YOUR TASK: Render each of the lines below as one string in a JSON list, skipping blank lines and omitting the pictures.

Extracted records:

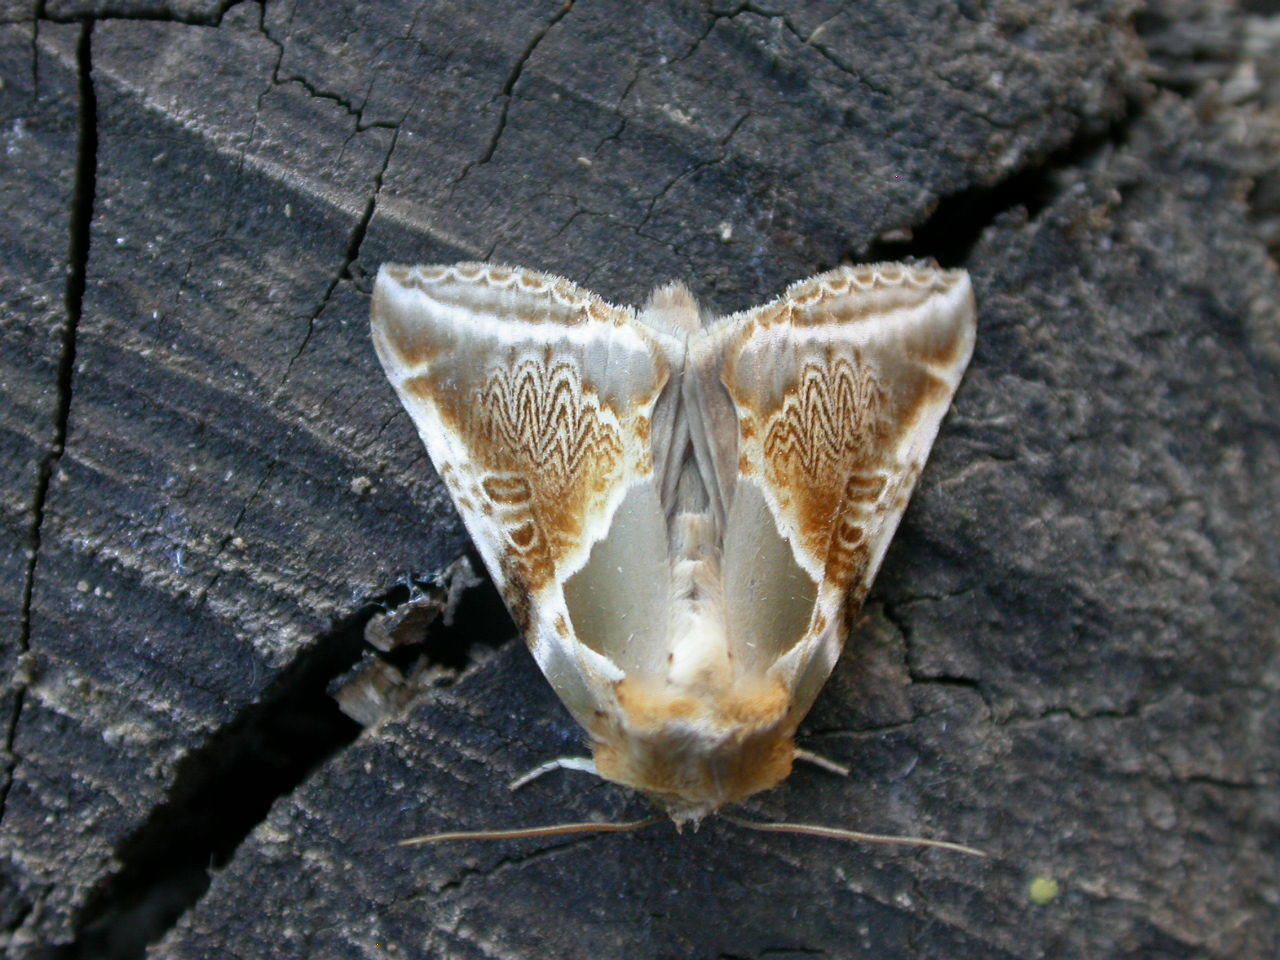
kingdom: Animalia
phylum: Arthropoda
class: Insecta
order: Lepidoptera
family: Drepanidae
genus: Habrosyne
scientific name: Habrosyne pyritoides
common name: Buff arches
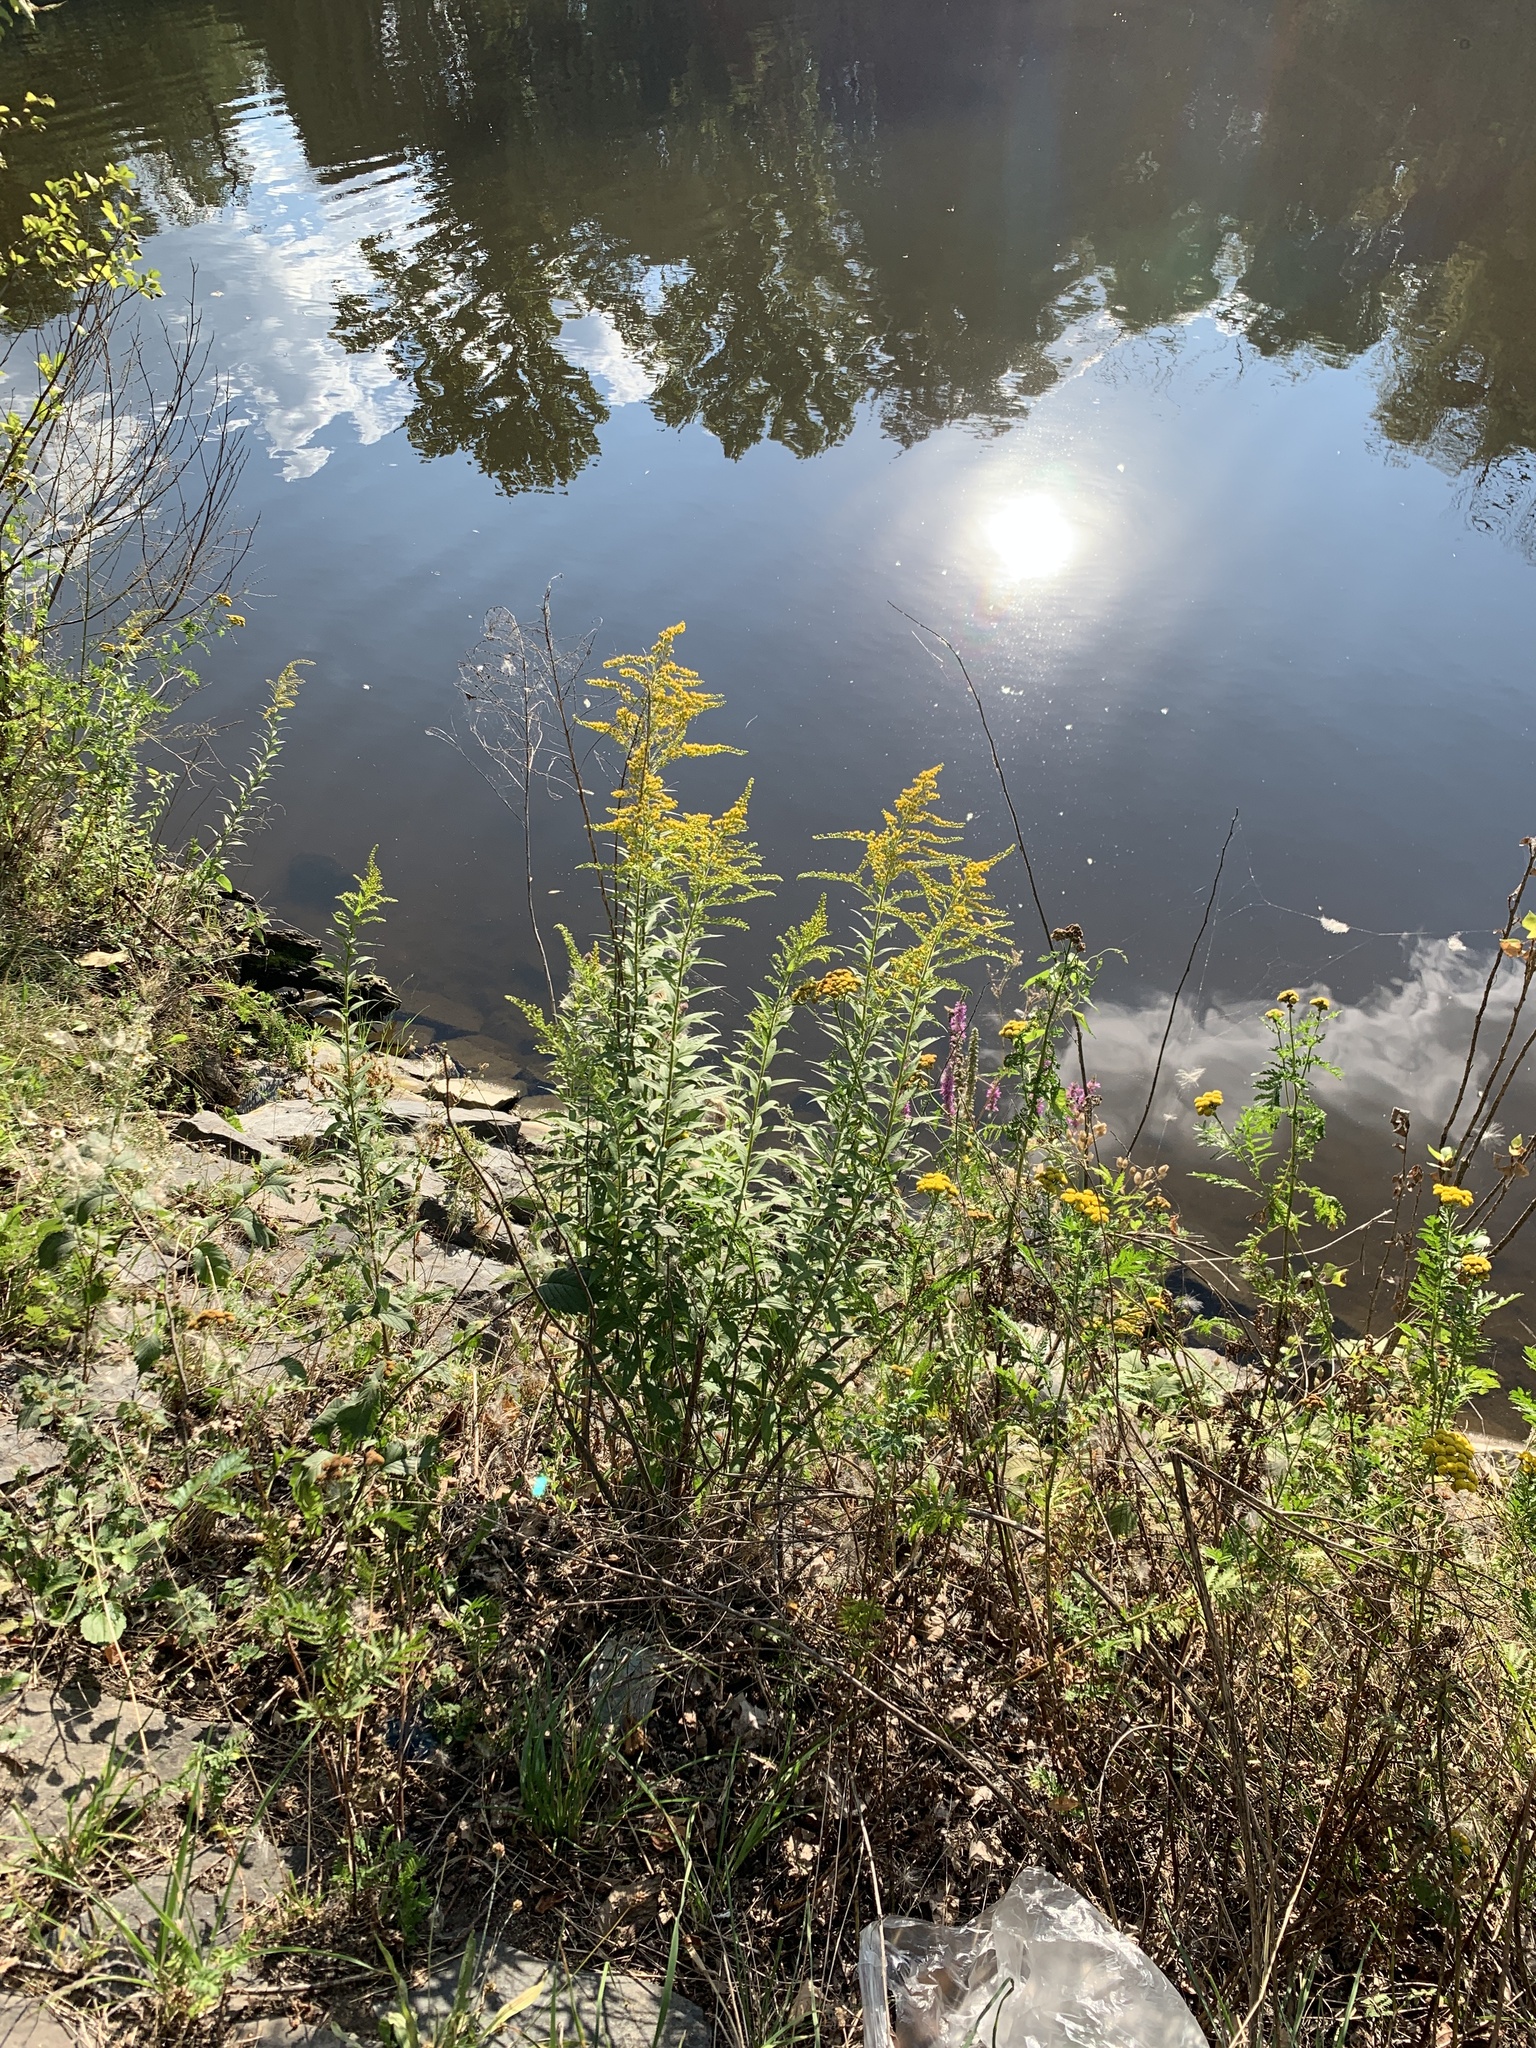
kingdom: Plantae
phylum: Tracheophyta
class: Magnoliopsida
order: Asterales
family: Asteraceae
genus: Solidago
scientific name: Solidago canadensis
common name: Canada goldenrod
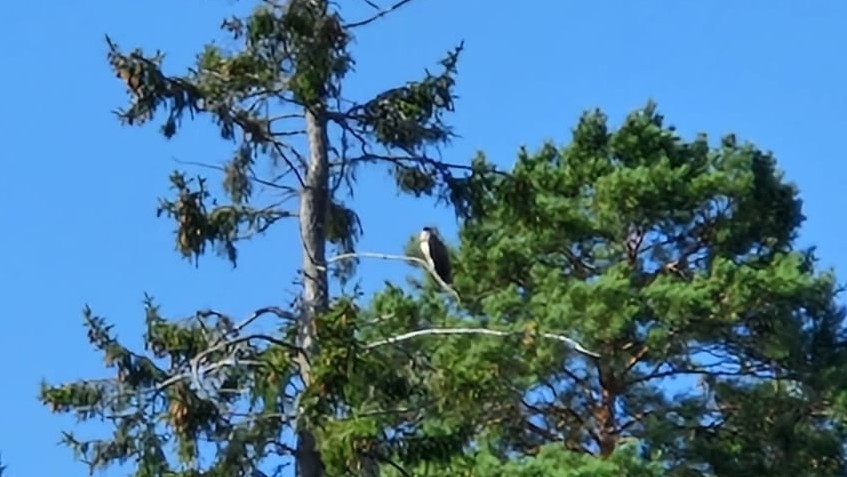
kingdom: Animalia
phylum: Chordata
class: Aves
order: Accipitriformes
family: Pandionidae
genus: Pandion
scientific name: Pandion haliaetus
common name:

RESULT:
[
  "kingdom: Animalia",
  "phylum: Arthropoda",
  "class: Insecta",
  "order: Lepidoptera",
  "family: Drepanidae",
  "genus: Habrosyne",
  "scientific name: Habrosyne pyritoides",
  "common name: Buff arches",
  "kingdom: Plantae",
  "phylum: Tracheophyta",
  "class: Magnoliopsida",
  "order: Asterales",
  "family: Asteraceae",
  "genus: Solidago",
  "scientific name: Solidago canadensis",
  "common name: Canada goldenrod",
  "kingdom: Animalia",
  "phylum: Chordata",
  "class: Aves",
  "order: Accipitriformes",
  "family: Pandionidae",
  "genus: Pandion",
  "scientific name: Pandion haliaetus",
  "common name:"
]